God Looked on as TheyBrought Their Gifts of Thanksgiving and Love
Ten long months, and then came harvest--and what a harvest! More rice than they had ever seen before. The pests had not bothered, and they gathered their precious life-giving grain. I waited and hoped that some Dyak would come to me and say, "Tuan, it works. We have tithed and now the increase." But I waited in vain. I thought they would be surprised, and there was keen disappointment on my part because no one came and said, "It works."
They showed no surprise. The Bible, they said, had never lied to them before--why should it lie now? God said He would do it, and He who never lied fulfilled His promise. They just took it for granted in simple faith. I was the one who was surprised and perhaps you, my dear reader, but not the Dyak!
Not long after this, the people began to come to meetings in nice clothes. It happened almost overnight. The enterprising Chinese businessmen took advantage of the "miracle" harvest and began telling the Dyaks, "It isnít good to go to church without clothes."
This advice worked, not only because of the Chinese, but because the Dyaks had secretly been ashamed of their near nakedness. Soft bark is too hot in this tropical climate if worn above the waist; besides it scratches and irritates and will not stand frequent washings.
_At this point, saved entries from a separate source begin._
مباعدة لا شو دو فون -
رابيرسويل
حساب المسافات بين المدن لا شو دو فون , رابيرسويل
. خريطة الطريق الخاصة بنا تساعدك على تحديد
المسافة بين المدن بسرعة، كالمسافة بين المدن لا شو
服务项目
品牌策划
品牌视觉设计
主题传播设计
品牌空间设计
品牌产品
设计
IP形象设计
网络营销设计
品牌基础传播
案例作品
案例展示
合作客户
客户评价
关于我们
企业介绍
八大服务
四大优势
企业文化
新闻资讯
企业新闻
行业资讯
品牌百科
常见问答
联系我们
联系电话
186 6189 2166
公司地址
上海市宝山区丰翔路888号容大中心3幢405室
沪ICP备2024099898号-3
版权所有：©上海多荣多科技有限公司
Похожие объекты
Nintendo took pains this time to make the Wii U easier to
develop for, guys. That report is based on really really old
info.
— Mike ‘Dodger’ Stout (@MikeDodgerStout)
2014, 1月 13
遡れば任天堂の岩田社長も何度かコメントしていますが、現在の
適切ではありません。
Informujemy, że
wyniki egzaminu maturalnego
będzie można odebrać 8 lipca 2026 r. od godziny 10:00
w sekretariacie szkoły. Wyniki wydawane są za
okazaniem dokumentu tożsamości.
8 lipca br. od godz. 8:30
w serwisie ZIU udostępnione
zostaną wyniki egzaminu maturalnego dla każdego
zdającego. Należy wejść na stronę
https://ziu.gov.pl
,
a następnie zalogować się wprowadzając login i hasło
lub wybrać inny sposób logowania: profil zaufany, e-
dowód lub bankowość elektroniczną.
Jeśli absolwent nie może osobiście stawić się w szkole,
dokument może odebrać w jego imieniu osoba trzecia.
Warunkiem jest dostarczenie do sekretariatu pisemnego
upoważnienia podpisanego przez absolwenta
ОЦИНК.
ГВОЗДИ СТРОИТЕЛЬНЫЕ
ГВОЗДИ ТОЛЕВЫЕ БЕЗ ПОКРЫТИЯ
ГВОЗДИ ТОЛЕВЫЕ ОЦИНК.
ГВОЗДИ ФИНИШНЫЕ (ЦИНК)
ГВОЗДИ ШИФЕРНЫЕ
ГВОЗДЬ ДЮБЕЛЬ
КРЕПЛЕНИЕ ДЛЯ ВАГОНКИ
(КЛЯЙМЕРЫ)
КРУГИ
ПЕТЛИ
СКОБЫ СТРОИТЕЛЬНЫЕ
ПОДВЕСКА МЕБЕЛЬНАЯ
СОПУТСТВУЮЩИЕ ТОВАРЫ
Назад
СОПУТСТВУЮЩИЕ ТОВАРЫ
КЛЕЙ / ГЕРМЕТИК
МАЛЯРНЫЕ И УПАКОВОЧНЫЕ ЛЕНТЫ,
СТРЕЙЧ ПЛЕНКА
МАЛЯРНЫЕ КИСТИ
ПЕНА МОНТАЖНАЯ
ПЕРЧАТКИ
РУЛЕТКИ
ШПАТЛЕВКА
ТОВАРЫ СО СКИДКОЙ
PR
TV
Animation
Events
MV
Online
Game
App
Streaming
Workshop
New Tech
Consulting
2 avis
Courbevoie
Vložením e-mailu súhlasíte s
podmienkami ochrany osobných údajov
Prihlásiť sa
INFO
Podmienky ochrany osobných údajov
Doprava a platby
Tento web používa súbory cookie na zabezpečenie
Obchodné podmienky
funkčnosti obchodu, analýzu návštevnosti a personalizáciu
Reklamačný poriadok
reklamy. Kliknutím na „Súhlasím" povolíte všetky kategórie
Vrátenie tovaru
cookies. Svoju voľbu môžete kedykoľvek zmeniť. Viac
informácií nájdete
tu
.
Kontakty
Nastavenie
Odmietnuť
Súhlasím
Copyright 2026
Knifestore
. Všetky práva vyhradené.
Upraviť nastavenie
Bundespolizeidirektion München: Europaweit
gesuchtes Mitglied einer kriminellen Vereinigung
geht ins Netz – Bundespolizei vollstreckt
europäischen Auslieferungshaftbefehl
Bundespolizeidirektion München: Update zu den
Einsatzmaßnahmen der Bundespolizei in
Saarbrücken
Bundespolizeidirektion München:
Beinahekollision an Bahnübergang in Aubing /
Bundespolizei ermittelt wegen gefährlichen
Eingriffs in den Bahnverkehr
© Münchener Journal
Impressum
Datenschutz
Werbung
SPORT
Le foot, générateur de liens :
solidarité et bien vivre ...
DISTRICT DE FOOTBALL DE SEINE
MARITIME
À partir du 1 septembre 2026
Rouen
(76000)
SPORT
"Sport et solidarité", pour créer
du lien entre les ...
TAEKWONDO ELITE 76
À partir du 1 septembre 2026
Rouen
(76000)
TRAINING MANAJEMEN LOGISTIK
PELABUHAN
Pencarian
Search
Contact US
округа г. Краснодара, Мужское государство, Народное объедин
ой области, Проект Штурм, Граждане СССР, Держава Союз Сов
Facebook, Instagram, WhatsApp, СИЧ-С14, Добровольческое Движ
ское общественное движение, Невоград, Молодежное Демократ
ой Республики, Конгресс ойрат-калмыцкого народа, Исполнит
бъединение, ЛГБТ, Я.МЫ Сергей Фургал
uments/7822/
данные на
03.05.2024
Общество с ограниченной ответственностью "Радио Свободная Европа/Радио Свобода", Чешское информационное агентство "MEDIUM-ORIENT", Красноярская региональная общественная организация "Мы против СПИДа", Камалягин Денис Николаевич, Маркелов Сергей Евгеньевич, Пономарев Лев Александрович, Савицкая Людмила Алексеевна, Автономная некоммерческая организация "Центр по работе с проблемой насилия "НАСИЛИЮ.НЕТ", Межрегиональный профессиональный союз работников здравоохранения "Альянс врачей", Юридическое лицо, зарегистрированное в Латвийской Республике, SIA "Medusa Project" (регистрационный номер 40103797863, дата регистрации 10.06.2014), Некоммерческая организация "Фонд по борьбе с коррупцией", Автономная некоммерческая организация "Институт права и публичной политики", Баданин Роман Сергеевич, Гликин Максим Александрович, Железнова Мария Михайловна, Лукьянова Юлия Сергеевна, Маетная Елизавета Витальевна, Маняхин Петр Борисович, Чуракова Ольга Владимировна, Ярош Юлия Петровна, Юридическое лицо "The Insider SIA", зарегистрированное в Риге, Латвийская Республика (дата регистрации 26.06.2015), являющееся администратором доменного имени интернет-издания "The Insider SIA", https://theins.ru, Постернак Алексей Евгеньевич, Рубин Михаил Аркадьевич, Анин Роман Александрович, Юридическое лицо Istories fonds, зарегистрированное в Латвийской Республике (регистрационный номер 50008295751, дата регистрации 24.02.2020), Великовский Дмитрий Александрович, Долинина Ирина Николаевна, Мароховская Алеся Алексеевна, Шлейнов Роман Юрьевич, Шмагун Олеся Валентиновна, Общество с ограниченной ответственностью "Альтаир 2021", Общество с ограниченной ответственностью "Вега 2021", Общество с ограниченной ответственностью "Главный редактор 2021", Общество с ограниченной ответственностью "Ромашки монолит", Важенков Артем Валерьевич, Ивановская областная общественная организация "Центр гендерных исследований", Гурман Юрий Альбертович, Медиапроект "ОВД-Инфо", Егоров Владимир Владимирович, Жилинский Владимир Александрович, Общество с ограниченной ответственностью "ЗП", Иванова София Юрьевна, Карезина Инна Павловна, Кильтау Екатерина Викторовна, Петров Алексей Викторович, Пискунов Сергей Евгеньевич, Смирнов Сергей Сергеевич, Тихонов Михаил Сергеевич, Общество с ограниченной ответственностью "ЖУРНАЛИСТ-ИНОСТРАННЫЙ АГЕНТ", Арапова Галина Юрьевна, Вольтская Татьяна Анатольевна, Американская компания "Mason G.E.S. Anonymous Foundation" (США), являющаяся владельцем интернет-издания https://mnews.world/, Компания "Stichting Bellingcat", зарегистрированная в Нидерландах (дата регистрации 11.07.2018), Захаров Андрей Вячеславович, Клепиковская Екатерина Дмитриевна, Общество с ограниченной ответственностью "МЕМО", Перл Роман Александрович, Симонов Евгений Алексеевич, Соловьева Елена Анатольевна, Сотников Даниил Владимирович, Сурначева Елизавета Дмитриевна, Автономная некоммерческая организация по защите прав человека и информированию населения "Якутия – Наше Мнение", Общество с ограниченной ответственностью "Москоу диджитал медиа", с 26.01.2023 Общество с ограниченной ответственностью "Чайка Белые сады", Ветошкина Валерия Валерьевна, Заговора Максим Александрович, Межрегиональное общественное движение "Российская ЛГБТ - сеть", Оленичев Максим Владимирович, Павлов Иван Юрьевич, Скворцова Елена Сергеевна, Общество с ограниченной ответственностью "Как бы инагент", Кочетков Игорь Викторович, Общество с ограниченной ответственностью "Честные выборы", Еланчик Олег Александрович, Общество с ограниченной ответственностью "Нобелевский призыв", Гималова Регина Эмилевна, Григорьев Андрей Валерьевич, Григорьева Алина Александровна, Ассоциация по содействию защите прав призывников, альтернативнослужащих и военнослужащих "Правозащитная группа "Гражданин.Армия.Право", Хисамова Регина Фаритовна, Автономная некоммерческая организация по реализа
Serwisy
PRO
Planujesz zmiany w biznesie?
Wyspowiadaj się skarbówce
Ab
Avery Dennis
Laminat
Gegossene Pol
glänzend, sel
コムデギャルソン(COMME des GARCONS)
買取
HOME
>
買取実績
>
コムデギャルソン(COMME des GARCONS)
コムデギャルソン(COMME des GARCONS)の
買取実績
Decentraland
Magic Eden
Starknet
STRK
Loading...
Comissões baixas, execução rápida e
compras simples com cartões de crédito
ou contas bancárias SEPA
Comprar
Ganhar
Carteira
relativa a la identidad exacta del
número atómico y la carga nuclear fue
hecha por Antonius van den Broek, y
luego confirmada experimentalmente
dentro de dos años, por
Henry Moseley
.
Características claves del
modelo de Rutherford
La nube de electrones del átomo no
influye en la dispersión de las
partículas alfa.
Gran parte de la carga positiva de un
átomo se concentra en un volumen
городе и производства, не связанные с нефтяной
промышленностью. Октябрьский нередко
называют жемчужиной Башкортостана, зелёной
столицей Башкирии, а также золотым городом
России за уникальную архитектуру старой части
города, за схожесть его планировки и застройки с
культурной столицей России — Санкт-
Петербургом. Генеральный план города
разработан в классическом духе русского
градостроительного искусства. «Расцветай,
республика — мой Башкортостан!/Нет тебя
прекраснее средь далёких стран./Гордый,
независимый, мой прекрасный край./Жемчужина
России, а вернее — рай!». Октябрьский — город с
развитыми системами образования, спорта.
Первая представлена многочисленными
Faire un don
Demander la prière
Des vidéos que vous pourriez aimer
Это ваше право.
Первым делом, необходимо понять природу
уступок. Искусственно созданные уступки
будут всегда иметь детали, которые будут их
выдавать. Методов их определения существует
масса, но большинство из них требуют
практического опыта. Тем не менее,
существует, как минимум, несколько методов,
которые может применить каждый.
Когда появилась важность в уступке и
Now the Christians had extra rice, legal tender in the jungle, and it was traded for clothing. We had always hesitated to tell these people to wear clothing, first, because they were too poor to buy; secondly, we did not want them to think that a change of garb made Christians of them. We were glad to see them in their new attire, but happier because they did not try to imitate our mode of dress, but adhered to the native attire.
Soon the first church was erected, then another. Everyone helped to build the church building in which was to congregate the body of Christ. One large church, Bethel, had been built. There were 1,315 members. On the outside by the side of the path was a big crate. People pulled a latch with one hand and shoved a chicken into the crate with the other.
At the top of the steps was a large box, three and a half feet high, two feet wide, and eighteen inches deep, with a small hole in the top. In this was poured their precious tenth of rice. Mothers would lift their children as they put their cupful into the bin as well.
Close by stood the basket to receive the eggs and a little farther on was the empty five-pound butter can with a slit in the top for the few coins someone might have. Such is offering time in a Dyak church in West Borneo.
None of that which was given was used by the missionaries themselves unless the proper equivalent in money was placed in the general treasury. This was sacred money coming from poor people and was used entirely to build the church buildings and support the native workers.
Not long afterward a burden came upon them for those who had never heard the Gospel. For many months before Pearl Harbor they sent and supported as their own missionaries four full-time workers to the regions around about them.
Natives Carried On!
Today (1948), thirteen years after this story began, the war has come and gone. We fled in 1942 after the Japanese came, and in the providence of God, were able to reach America safely. For six years these Christians were without a foreign missionary, but the native workers carried on.
Today all of the original churches, but one, are still functioning as self-supporting churches. Once the people here were poor, but now, according to Dyak standards, they are prosperous.
The native workers seem very happy. They receive a certain amount of cash per month, plus all the rice that they, their wives and children can eat. Besides this, the Dyak church members bring eggs, vegetables, chickens, fruit, etc., to them. God honors His Word and obedient hearts. His Word was the only pattern; this Word accepted by warm-hearted, trusting Dyaks--made the recording of this narrative possible.